Mittlerweile gibt es viele innovative Alternativen ein Gemälde ohne Nagel an der Wand zu befestigen. So verzichtest Du auf unschöne Löcher in deiner Wand und kannst zu jeder Tageszeit leichte Gemälde mit ein paar Kilo Gewicht an deiner Wand  befestigen ohne zu Hammer oder Bohrmaschine greifen zu müssen. Heutzutage werden Gemälde ganz ohne Nagel an die Wand geklebt.

Verzichte auf
Vorteile im Überblick
Selbstklebend
Rückstandslos entfernbar
Rahmenlos
Individuell

Gemälde ohne Rahmen aufhängen

Ungerahmte Gemälde wie zum Beispiel Kunstwerke auf Keilrahmen oder Bilder auf Platte kannst Du du ganz unkompliziert auch ohne Bilderrahmen an die Wand bringen. Damit sie beim Auf- und Abhängen nicht beschädigt werden, solltest Du am besten keine Nägel verwenden. Die mit Sicherheit schnellste Möglichkeit, um deine Gemälde ohne Nagel aufzuhängen, ist Klebeband. Hierfür wurde spezielles Klebeband entwickelt, welches Du auch ohne Rückstände wieder von der Wand bekommst. 

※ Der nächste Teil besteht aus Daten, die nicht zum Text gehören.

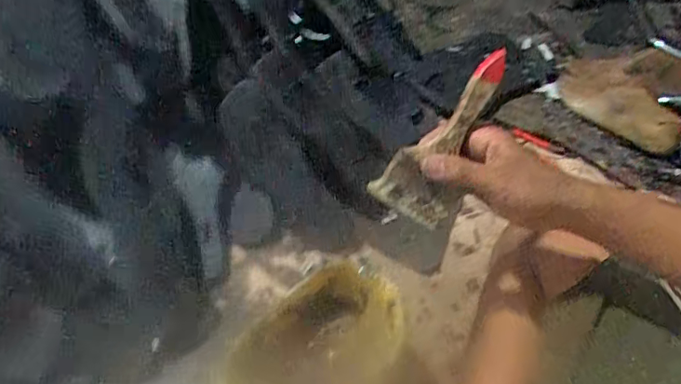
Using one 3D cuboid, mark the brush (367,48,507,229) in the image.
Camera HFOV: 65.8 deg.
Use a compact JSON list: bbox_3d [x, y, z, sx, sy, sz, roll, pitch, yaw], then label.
[{"bbox_3d":[0.103,-0.044,0.461,0.066,0.017,0.160,40,91,-5],"label":"brush"}]

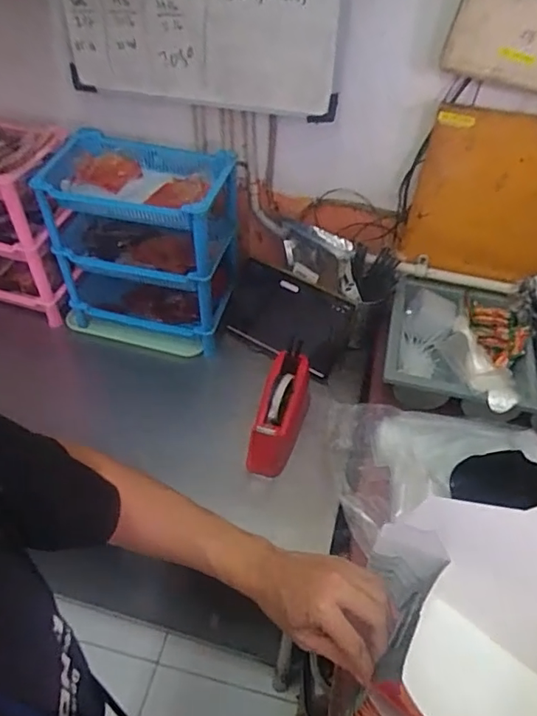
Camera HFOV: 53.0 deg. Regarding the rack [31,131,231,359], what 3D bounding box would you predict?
[{"bbox_3d":[-0.245,-0.217,1.042,0.336,0.314,0.206,9,46,5],"label":"rack"}]

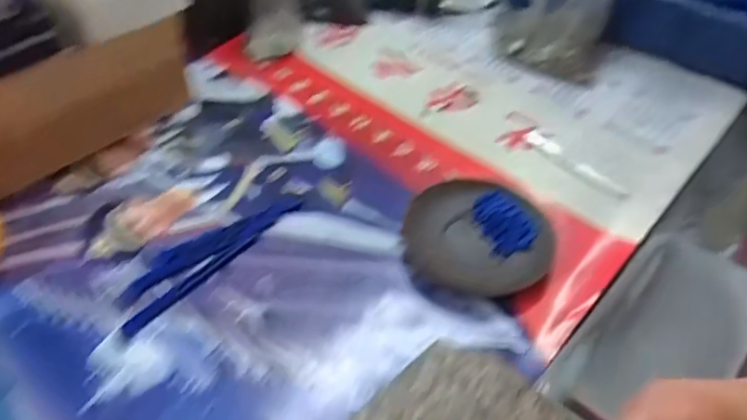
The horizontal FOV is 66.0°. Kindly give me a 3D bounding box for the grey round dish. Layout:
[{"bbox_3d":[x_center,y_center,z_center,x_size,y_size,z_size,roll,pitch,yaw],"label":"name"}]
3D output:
[{"bbox_3d":[0.083,0.017,0.453,0.112,0.014,0.102,1,47,-1],"label":"grey round dish"}]

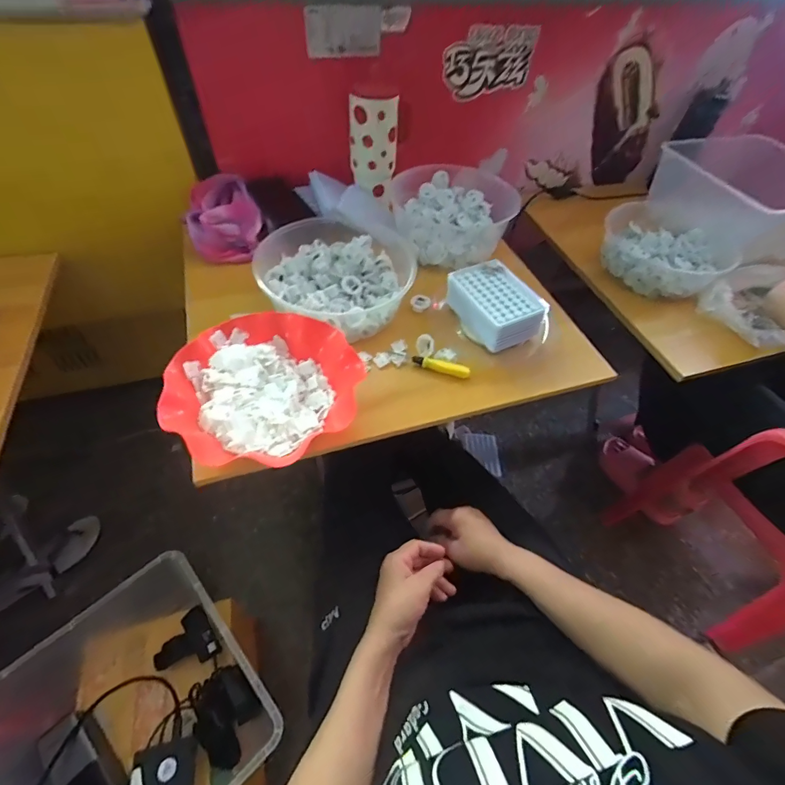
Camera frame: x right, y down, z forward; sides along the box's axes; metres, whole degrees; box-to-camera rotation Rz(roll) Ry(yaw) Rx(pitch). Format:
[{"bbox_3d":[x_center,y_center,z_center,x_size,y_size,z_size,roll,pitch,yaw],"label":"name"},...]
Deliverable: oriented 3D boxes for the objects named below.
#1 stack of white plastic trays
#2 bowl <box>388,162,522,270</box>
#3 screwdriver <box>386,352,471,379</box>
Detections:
[{"bbox_3d":[0.155,-0.132,0.616,0.105,0.061,0.139,-27,60,-22],"label":"stack of white plastic trays"},{"bbox_3d":[0.105,-0.335,0.749,0.200,0.107,0.206,2,53,-3],"label":"bowl"},{"bbox_3d":[0.052,-0.042,0.575,0.119,0.017,0.024,12,53,5],"label":"screwdriver"}]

Mit Klebeband kannst Du vor allem kleine Bilder ohne Rahmen wie Fotos und Karten ganz einfach an der Wand befestigen und nach Lust und Laun ohne grossen Aufwand neu anordnen. Etwas origineller ist die Befestigung deiner Fotos und Postkarten mit Hilfe einer Schnur oder Lichterkette. Die Bilder können ganz einfach mit kleinen Wäscheklammern aus Holz oder grossen Büroklammern aus Metall aufgehängt werden.

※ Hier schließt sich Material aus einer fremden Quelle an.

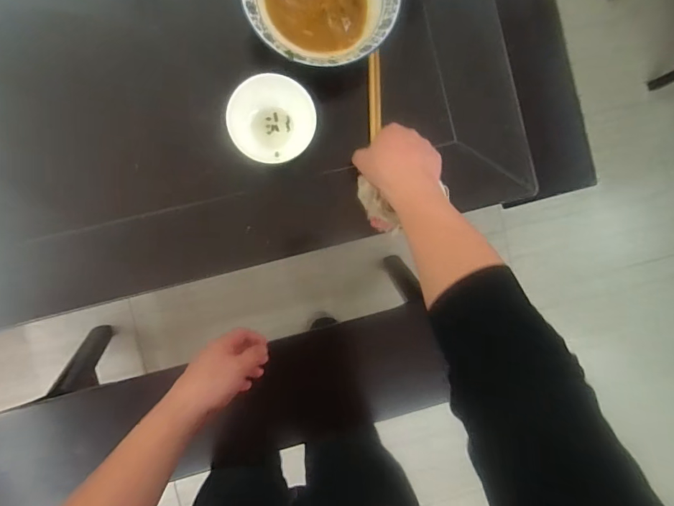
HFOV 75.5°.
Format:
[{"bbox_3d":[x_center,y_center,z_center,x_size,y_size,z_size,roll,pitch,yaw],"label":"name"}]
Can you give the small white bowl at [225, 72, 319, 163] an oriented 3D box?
[{"bbox_3d":[-0.082,-0.172,0.569,0.115,0.063,0.102,-32,94,-6],"label":"small white bowl"}]

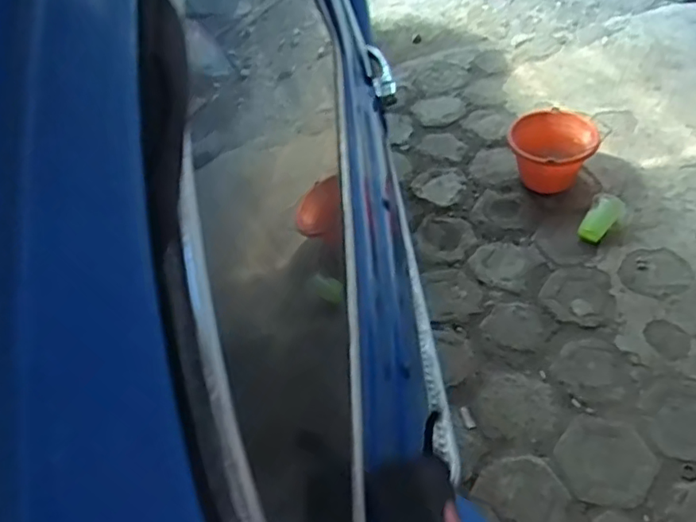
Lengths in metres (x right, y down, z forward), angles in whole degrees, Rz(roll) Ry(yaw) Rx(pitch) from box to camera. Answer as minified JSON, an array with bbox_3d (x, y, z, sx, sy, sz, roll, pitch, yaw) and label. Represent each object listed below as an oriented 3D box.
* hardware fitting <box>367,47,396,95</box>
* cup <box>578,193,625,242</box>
[{"bbox_3d":[0.052,-0.301,0.926,0.035,0.025,0.120,-9,48,1],"label":"hardware fitting"},{"bbox_3d":[0.708,-0.112,1.646,0.089,0.073,0.150,23,56,26],"label":"cup"}]

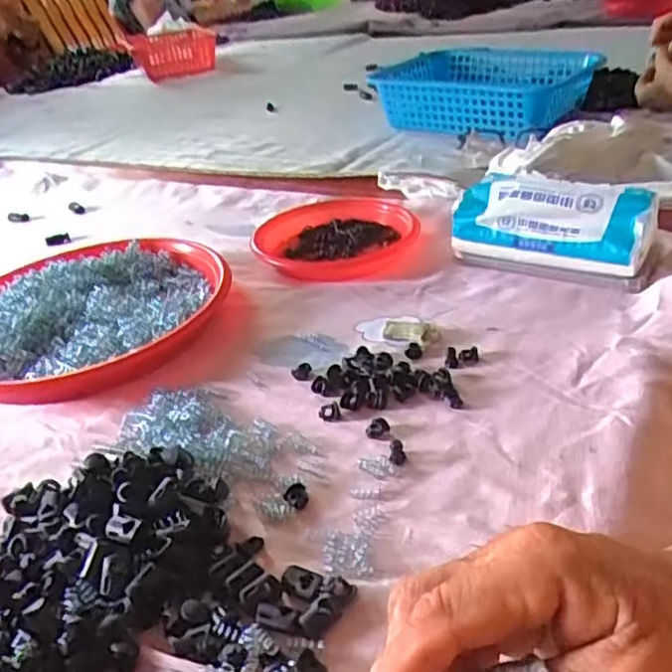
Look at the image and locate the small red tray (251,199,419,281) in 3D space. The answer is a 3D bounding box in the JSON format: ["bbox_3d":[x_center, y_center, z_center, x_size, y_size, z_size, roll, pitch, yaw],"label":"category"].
[{"bbox_3d":[0.000,-0.109,0.694,0.167,0.027,0.190,-2,31,9],"label":"small red tray"}]

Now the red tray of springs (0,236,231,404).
[{"bbox_3d":[-0.219,-0.026,0.582,0.239,0.034,0.238,-11,31,-6],"label":"red tray of springs"}]

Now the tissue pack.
[{"bbox_3d":[0.191,-0.098,0.578,0.163,0.063,0.077,22,41,39],"label":"tissue pack"}]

Neben klassischen Rahmen kannst Du deine Bilder auch auf Bilderleisten präsentieren. Wenn Du deine Bilder oft umdekorieren möchtest oder neu anordnen willst, bist Du mit einer Bilderleiste gut beraten. Diese wir initial nur einmal an der Wand montiert und kann dann immer wieder mit neuen Bildern bestückt werden. 

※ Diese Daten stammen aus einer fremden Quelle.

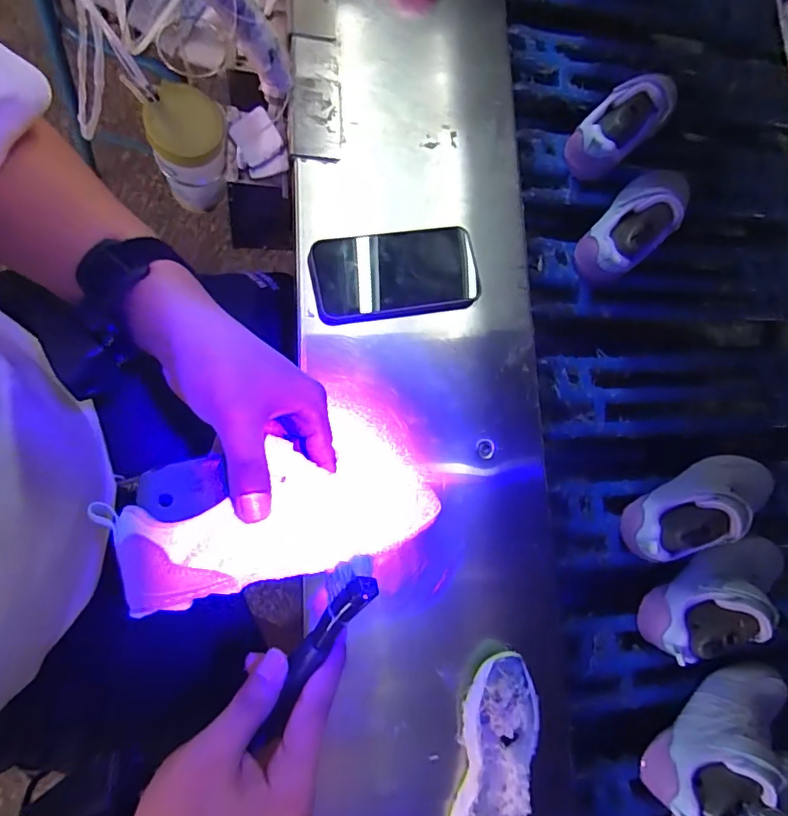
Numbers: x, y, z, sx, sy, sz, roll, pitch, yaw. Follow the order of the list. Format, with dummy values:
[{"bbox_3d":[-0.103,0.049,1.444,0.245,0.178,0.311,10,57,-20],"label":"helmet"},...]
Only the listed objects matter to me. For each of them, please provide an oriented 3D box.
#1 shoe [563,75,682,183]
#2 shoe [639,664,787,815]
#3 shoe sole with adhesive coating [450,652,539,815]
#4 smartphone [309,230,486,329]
[{"bbox_3d":[0.258,-0.325,0.586,0.118,0.076,0.067,-43,81,-7],"label":"shoe"},{"bbox_3d":[0.335,0.331,0.506,0.188,0.076,0.084,-34,80,-20],"label":"shoe"},{"bbox_3d":[0.089,0.303,0.431,0.067,0.034,0.167,7,79,2],"label":"shoe sole with adhesive coating"},{"bbox_3d":[0.004,-0.130,0.493,0.164,0.018,0.079,-10,91,-11],"label":"smartphone"}]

Bei all den Tipps die wir dir jetzt gegeben haben, solltest Du eines nicht vergessen: Dein Kunstwerk darf so hängen, dass es dir gefällt. Und dabei ist auch erlaubt ungewöhnliche Bilderhängungen auszuprobieren auch wenn sie nicht den gängigen Regeln der Galerien entsprechen.